Contemplating re-entry. The occurrence of the COVID-19 pandemic has forced every one of us to re-examine and potentially redefine our risk tolerance. How safe must the world be before we reengage with the people, places, and activities that previously defined our lives. Both personally and professionally, most of us have observed a wide range of perspectives and behavior. We have seen via remote telemedicine those who have not left their homes since March 2020, unwilling to take any perceived risk of acquiring Covid and its potential ravages on themselves and their family members. At the other end of the spectrum, there are those who deny the existence of Covid and have not curtailed their behaviors one iota since the beginning of the pandemic. As each day passes and the numbers of vaccinated persons increase, returning carefully and abiding by CDC recommendations will likely be a relatively safe endeavor (unless a resistant and more virulent Covid 19 variant occurs).
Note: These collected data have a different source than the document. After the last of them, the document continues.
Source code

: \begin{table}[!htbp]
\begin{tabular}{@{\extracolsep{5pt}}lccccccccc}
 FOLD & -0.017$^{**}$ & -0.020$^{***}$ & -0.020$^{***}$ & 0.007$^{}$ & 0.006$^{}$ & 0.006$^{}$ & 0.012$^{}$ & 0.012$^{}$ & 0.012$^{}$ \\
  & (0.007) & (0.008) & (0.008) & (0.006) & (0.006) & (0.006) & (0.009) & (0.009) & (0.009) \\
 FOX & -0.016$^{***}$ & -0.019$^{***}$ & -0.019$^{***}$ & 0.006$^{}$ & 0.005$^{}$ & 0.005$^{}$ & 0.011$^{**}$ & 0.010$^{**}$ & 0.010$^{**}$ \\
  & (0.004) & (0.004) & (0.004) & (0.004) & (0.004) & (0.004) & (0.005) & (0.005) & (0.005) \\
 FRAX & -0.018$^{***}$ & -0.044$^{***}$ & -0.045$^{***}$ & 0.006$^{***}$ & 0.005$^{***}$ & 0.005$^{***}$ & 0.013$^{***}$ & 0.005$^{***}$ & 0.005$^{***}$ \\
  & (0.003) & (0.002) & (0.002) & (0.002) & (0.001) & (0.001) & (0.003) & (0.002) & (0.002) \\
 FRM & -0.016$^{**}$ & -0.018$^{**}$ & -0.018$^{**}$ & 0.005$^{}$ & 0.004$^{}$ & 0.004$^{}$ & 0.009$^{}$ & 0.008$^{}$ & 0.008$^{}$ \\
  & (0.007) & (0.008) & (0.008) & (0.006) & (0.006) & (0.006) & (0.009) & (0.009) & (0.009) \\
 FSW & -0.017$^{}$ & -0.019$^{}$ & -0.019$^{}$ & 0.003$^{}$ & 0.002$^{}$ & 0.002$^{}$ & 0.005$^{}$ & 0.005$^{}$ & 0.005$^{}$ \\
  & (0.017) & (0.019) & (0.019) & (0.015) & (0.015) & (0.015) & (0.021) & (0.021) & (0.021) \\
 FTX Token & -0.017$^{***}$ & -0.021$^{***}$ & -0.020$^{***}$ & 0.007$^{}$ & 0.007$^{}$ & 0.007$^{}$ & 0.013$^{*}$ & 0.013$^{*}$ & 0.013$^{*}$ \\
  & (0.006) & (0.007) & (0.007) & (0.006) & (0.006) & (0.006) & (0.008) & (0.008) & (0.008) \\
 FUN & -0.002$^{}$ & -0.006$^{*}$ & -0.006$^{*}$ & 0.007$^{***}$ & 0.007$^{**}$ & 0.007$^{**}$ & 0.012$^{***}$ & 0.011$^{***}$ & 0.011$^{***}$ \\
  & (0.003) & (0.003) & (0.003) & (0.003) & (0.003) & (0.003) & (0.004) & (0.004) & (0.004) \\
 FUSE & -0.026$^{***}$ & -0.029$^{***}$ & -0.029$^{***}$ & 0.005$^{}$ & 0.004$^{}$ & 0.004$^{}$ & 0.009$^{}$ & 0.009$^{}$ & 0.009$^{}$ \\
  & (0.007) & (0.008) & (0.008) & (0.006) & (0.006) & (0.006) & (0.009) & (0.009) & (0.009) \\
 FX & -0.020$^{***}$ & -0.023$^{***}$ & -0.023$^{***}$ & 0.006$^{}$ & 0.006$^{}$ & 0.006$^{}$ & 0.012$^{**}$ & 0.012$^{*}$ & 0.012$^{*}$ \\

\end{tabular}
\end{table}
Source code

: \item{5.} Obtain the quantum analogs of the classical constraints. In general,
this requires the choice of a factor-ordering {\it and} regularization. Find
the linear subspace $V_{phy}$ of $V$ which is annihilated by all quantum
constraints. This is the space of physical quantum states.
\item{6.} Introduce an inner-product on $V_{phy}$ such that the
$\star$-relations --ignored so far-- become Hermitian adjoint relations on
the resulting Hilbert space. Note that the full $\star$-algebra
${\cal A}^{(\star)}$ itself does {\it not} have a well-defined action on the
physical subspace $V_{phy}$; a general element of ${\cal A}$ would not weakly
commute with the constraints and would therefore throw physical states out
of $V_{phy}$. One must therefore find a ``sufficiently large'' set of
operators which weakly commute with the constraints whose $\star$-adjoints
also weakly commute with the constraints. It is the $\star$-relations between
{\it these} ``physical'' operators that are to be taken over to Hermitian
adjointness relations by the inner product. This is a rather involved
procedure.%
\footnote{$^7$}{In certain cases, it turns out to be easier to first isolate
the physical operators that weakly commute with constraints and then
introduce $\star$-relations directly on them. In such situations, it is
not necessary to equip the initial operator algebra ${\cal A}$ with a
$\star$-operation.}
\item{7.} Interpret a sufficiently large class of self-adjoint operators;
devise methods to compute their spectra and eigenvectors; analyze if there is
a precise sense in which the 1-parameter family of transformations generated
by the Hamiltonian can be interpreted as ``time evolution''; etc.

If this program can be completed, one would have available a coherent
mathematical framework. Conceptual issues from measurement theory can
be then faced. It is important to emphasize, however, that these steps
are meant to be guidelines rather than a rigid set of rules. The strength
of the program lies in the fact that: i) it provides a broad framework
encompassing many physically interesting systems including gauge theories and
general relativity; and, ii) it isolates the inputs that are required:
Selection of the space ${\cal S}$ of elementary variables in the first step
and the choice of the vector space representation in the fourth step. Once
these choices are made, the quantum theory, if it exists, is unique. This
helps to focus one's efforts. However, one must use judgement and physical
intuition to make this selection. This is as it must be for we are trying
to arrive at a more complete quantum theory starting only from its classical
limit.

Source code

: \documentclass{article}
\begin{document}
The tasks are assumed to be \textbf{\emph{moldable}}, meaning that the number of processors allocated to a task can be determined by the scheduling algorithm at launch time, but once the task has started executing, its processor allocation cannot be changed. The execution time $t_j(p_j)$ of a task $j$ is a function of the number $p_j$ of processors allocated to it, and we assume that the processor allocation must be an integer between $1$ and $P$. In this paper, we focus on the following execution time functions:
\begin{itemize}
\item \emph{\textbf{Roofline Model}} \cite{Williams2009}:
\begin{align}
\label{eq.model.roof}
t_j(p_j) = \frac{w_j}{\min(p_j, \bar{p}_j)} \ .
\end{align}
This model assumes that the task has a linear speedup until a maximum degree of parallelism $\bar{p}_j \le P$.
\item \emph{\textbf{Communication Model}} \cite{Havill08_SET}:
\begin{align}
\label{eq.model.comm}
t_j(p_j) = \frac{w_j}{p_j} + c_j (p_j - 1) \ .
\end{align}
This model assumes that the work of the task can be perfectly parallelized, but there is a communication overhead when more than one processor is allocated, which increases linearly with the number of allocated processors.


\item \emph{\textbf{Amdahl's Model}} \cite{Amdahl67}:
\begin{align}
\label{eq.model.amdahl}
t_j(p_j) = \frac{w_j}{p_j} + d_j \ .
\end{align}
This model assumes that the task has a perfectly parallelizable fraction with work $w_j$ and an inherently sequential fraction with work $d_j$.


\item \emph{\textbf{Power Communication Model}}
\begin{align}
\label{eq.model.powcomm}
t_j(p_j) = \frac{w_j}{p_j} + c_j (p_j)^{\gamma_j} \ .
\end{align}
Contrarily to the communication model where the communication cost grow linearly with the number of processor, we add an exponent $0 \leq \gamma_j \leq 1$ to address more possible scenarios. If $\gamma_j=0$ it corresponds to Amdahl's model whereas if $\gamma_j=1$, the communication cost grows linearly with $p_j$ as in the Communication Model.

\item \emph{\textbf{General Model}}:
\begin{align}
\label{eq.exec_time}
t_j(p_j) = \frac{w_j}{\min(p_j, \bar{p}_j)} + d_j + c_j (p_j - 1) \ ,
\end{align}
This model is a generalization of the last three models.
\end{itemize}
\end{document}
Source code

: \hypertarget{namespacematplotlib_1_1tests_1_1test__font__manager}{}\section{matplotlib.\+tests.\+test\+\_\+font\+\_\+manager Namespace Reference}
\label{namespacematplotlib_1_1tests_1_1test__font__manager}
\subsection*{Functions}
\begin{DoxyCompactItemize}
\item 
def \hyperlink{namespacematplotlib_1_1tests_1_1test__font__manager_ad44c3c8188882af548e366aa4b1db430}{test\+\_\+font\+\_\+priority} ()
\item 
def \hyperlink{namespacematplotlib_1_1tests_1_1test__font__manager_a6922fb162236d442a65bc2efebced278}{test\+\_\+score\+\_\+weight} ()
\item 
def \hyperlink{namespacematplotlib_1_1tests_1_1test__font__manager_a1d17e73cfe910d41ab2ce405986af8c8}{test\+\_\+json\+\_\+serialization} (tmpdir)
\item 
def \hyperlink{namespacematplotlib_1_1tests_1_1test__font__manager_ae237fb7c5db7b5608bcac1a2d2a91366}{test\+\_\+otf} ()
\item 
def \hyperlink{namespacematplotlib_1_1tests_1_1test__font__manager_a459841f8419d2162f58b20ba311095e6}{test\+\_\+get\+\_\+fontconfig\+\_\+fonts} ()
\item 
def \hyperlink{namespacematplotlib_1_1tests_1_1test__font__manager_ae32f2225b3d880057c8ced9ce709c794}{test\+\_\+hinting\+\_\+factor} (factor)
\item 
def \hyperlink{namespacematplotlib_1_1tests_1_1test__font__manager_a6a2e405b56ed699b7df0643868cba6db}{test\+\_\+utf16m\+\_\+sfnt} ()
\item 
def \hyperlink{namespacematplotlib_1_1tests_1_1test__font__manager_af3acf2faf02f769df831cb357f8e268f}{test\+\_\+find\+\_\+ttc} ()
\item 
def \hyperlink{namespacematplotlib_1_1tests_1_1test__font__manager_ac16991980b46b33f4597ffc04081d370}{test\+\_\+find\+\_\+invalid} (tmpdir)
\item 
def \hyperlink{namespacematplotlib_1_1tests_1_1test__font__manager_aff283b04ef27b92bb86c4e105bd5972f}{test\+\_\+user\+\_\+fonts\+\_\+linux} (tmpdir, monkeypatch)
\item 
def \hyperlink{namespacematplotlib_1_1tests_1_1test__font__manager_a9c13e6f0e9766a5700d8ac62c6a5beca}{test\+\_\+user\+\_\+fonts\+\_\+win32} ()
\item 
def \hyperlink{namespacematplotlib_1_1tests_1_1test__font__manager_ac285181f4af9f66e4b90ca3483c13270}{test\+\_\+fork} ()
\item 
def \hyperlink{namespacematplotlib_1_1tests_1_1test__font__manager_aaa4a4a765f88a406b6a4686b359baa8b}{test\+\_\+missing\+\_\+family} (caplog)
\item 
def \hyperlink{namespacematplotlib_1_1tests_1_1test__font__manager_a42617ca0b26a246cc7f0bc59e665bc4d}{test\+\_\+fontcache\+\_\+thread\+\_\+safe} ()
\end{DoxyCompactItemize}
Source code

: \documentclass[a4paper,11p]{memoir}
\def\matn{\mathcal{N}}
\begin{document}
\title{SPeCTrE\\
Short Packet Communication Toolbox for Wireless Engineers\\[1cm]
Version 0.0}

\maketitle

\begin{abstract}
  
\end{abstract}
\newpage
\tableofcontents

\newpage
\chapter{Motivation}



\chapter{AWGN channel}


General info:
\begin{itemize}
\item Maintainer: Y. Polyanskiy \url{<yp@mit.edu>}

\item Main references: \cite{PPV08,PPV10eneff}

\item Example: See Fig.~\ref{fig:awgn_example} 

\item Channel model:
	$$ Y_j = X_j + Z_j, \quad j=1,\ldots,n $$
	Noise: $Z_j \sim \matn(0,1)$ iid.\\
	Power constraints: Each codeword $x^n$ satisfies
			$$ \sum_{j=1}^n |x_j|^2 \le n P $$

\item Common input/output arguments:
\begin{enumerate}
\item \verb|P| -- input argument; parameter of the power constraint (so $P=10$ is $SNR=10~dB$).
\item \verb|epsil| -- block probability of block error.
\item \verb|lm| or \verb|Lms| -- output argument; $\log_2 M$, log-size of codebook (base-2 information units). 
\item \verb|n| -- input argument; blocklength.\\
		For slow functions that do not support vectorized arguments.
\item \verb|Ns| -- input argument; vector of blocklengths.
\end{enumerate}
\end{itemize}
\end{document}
Risk tolerance during reentry from Covid captivity. Obviously, no matter how we redefine our risk tolerance, a “risk-free” life is not an attainable goal. Even if we stay confined to our own place of shelter and isolated lives, there are risks. Fire, carbon monoxide poisoning, burglary, falls, and meteorites crashing through the roof occur. Aspiration, myocardial infarction, fatal arrhythmias, cerebrovascular accidents, and ruptured aneurysms can and do occur. Thus, we are not necessarily “safer” living isolated from the outside world. Hugs, smiles, breaking bread with others, scintillation of the visual-auditory-gustatory-olfactory-tactile senses, all are hallmarks of meaningful engagement in life. Perhaps it can be stated succinctly: do we wish to “exist in life or live our life”. Human connectedness extends the quality and length of our lives. The pace and extent of re-entry into the outside world is a difficult and nuanced process for each of us. For some, “existing” in a largely isolated place removed from others with perceived personal safety is sufficient. For others, existence without engagement is intolerable. It is my sincere hope that each of us choose our re-engagement strategies carefully and judiciously allowing reasonable protection for ourselves and others. I also wish to assure you that with gradual re-engagement, your comfort level will return allowing you to find a “new normal”, which may or may not include contagion precautions that were not part of your pre-Covid 19 life.
I urge you to not be disheartened by the ubiquitous chants stating that “things will never be the same”. This is a truism as it always has been. Historically, as time and life move on, things change both for the better and worse. Fear not, change is good and can be exhilarating for the mind and the body! Take a deep breath, look out your literal and metaphorical window. Carefully contemplate what are you willing to “risk” for your sustenance and happiness today and tomorrow.
You obviously have survived today’s perils associated with venturing out of your bed and carrying out your morning routine and the necessary activities of the day. All other events and endeavors are relegated to your “daily possibility plate” for contemplation. Please remember that all of today’s contemplative decisions are not etched in stone. Each step during the reentry often does not necessarily “feel right” at first. And then before you know it, these steps feel natural and liberating. Please recall and be assured that the mind, body, and psyche have an amazing ability to bring us back to a comfortable place of health and happiness. Allow me to reiterate, life is a risky business. May each of us safely dip our toes, noses, and hearts into the post COVID-19 world of opportunity and reengagement.